«C’è ancora uno spazio possibile per trovare un’intesa? Sì, c’è». Area riformista, la corrente dei bersaniani tiepidi, nel documento con cui chiede a Renzi di modificare la legge elettorale si fa una domanda e si dà una risposta. Ma non è la risposta del governo. «L’Italicum non ha bisogno di modifiche», chiude ancora una volta la ministra Maria Elena Boschi, nel giorno in cui la legge elettorale comincia il suo percorso in prima commissione alla camera. E comincia con la nomina di un secondo relatore in quota Pd che affiancherà il forzista (tendenza Fitto) Francesco Paolo Sisto. È Gennaro Migliore, ex capogruppo di Sel e in quella veste assai critico con l’Italicum («Forza Italicum») quando contemplava soglie alte di sbarramento e liste bloccate. Nel passaggio al senato le soglie sono state abbassate (e unificate al 3%) ma le liste restano bloccate tranne che per il partito vincitore: passa solo il capolista. È il punto che le opposizioni e le minoranze del Pd chiedono di cambiare. Inutilmente, visto che Renzi – malgrado abbia previsto (nel Def) l’approvazione definitiva della riforma a luglio – vuole evitare un secondo passaggio della legge al senato. «Ogni modifica porterebbe a un allungamento dei tempi e comprometterebbe il risultato», dice Migliore.
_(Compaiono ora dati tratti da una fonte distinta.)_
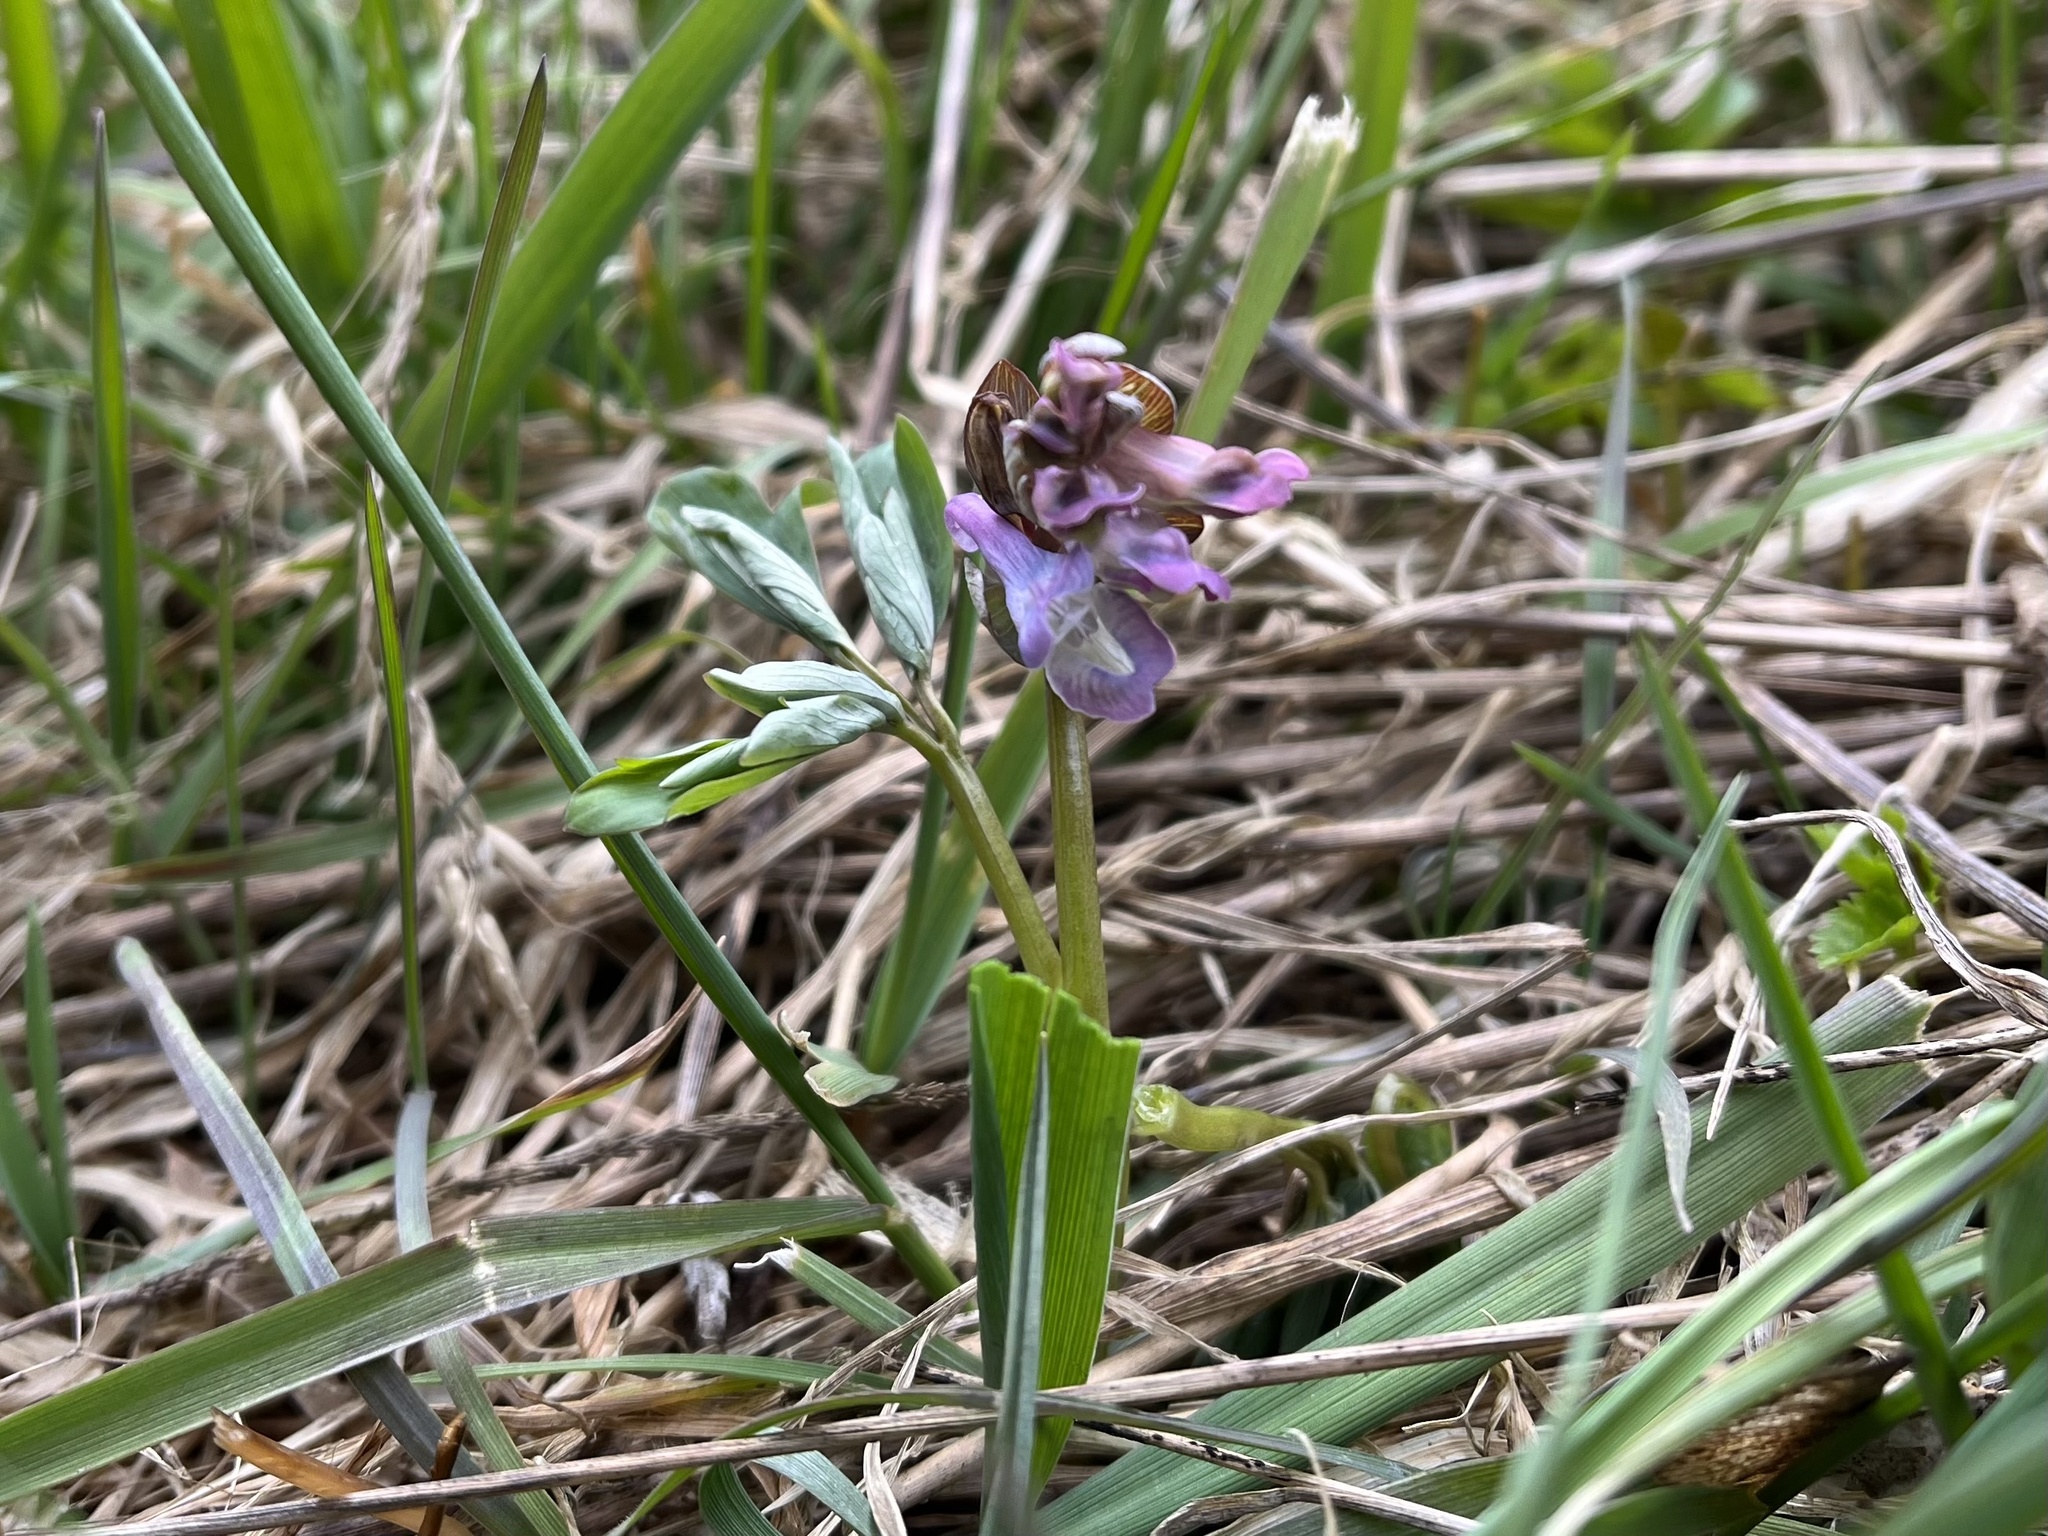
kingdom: Plantae
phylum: Tracheophyta
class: Magnoliopsida
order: Ranunculales
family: Papaveraceae
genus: Corydalis
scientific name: Corydalis cava
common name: Hollowroot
Difficile che i sottoscrittori dell’appello di Area riformista si aspettassero di più. La loro raccolta di firme è piuttosto un elenco dei «dialoganti», la minoranza disponibile a ridurre a una sola la richiesta di modifica all’Italicum – «abbassare il numero di nominati tra i partiti che non prendono il premio di maggioranza» – ma a farlo annunciando da subito che non voterà contro: «Non dividiamo il Pd». Senza le firme del capogruppo Speranze e di Bersani (ragioni di opportunità), l’elenco comprendeva comunque ieri sera un’ottantina di deputati. Esclusi sia i bersaniani che si sono già esposti, come D’Attorre e Fassina, sia Civati, sia i «cuperliani» ai quali nessuno ha chiesto di firmare. Del resto le minoranze del Pd hanno già dato prova di essere a loro volta frazionate. E l’area che fa capo a Speranza, la più numerosa, si muove già come diversamente renziana. «Faremo la nostra battaglia, ma non credo si possa poi votare contro l’Italicum», anticipa il presidente della commissione lavoro Damiano.

Visti i numeri della camera, per rovesciare una maggioranza che oggi sulla carta può raggiungere i 400 voti, dovrebbero invece essere almeno novanta i deputati «dissidenti» pronti a votare contro l’Italicum (astenersi non basterebbe).
La prossima settimana ci sarà la riunione del gruppo Pd che deciderà a maggioranza di non toccare neanche una virgola della legge. Poi «se qualche singolo non se la sentirà ce lo farà sapere», dice il vicecapogruppo Rosato alludendo alla possibilità di sostituire i rappresentanti del partito in commissione, visto che 12 su 23 si sono espressi contro questo Italicum. Un’eventualità che Maria Elena Boschi non esclude – «la questione è prematura», dice – neanche per ragioni di opportunità «ministeriale». Ma che difficilmente si porrà, perché la minoranza Pd ha deciso di rinviare e concentrare in aula ogni possibile battaglia, «tanto è lì che si decide visto che la maggioranza potrebbe sempre rovesciare le decisioni della commissione», spiega Alfredo D’Attorre. Il deputato presenterà emendamenti per alzare a 2/3 la soglia degli eletti con le preferenze, in pratica prevedendo un listino con candidati bloccati per ogni partito. Come il Mattarellum, ma senza il collegio uninominale, anche se non è escluso che la minoranza possa recuperare in pieno la bandiera della legge del ’93. In ogni caso non si tratta di proposte di modifica di poco conto rispetto all’impianto della legge messo a punto da Renzi, Berlusconi e Verdini nei loro quattro incontri consecutivi. Un altro esponente della minoranza bersaniana, Andrea Giorgis, presenterà un emendamento per condizionare l’assegnazione del premio di maggioranza al raggiungimento di un certo quorum di elettori al ballottaggio. Ma la linea renziana è «nessun emendamento». O, come dice la ministra, «c’è spazio per ulteriori riflessioni ma per nessuna modifica», il che significa che per salvare le forme potrà arrivare qualche generica promessa sulla riforma costituzionale. Ma sull’Italicum programma confermato: deve arrivare in aula il 27 aprile. Tappe forzate e solo due sedute per le audizioni, la prossima settimana. Ogni gruppo indicherà i nomi di due costituzionalisti. Alla minoranza Pd dovrebbero concederne uno.